Les deux dernières goules foncèrent sur Siderius et Quinlan. Elles parvinrent à franchir le mur de feu.
Siderius jeta son arc au sol et tira son demi‑épée. L'arme n'avait plus que la moitié de sa longueur d'origine, mais restait plus longue que ses autres couteaux. C'était donc encore son arme principale.
Sa main gauche se crispa et fit apparaître le brassard d'argent.
Les deux goules se séparèrent, l'une attaquant Siderius, l'autre Quinlan.
Siderius n'avait pas le temps de veiller sur Quinlan. Il ne pouvait que se protéger lui‑même.
L'ennemi n'était plus un simple humain. C'était une goule, un mort‑vivant du royaume des Monstres.

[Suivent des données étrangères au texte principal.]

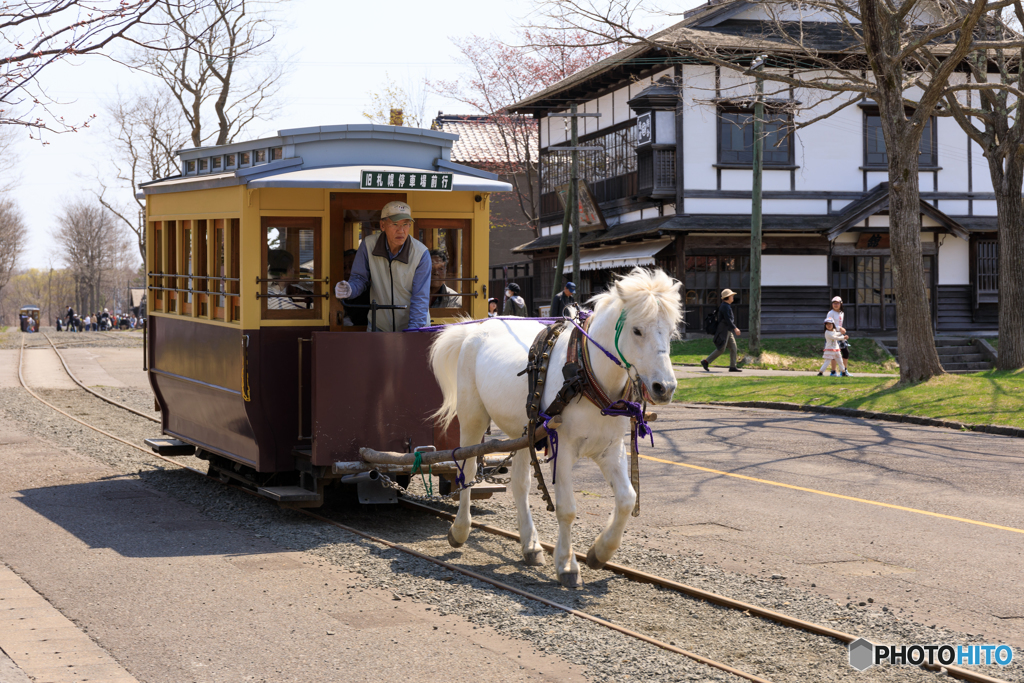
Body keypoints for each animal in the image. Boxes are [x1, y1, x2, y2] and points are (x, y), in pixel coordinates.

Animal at [428, 266, 684, 589]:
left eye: (671, 332)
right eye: (637, 330)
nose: (665, 388)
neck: (587, 376)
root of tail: (477, 328)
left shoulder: (610, 449)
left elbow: (627, 499)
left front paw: (600, 552)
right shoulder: (562, 448)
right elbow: (567, 508)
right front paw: (566, 564)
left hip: (523, 431)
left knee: (519, 484)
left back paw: (530, 544)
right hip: (473, 418)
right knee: (468, 470)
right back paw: (460, 530)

Sa peau épaisse offrait une protection naturelle contre les épées et les armes tranchantes. Les armes d'estoc étaient les plus efficaces contre elle. Masse, marteau, fléau, etc.
Ses yeux jaunes luisants étaient une mutation naturelle lui conférant une forme de vision dans le noir.
Ses dents acérées contenaient une infime quantité de poison nécrotique, dangereux pour les gens ordinaires.
Tout cela obligeait Siderius à rester hyper concentré dans ce combat. Ce serait dommage qu'il meure face à une menace aussi faible qu'une goule.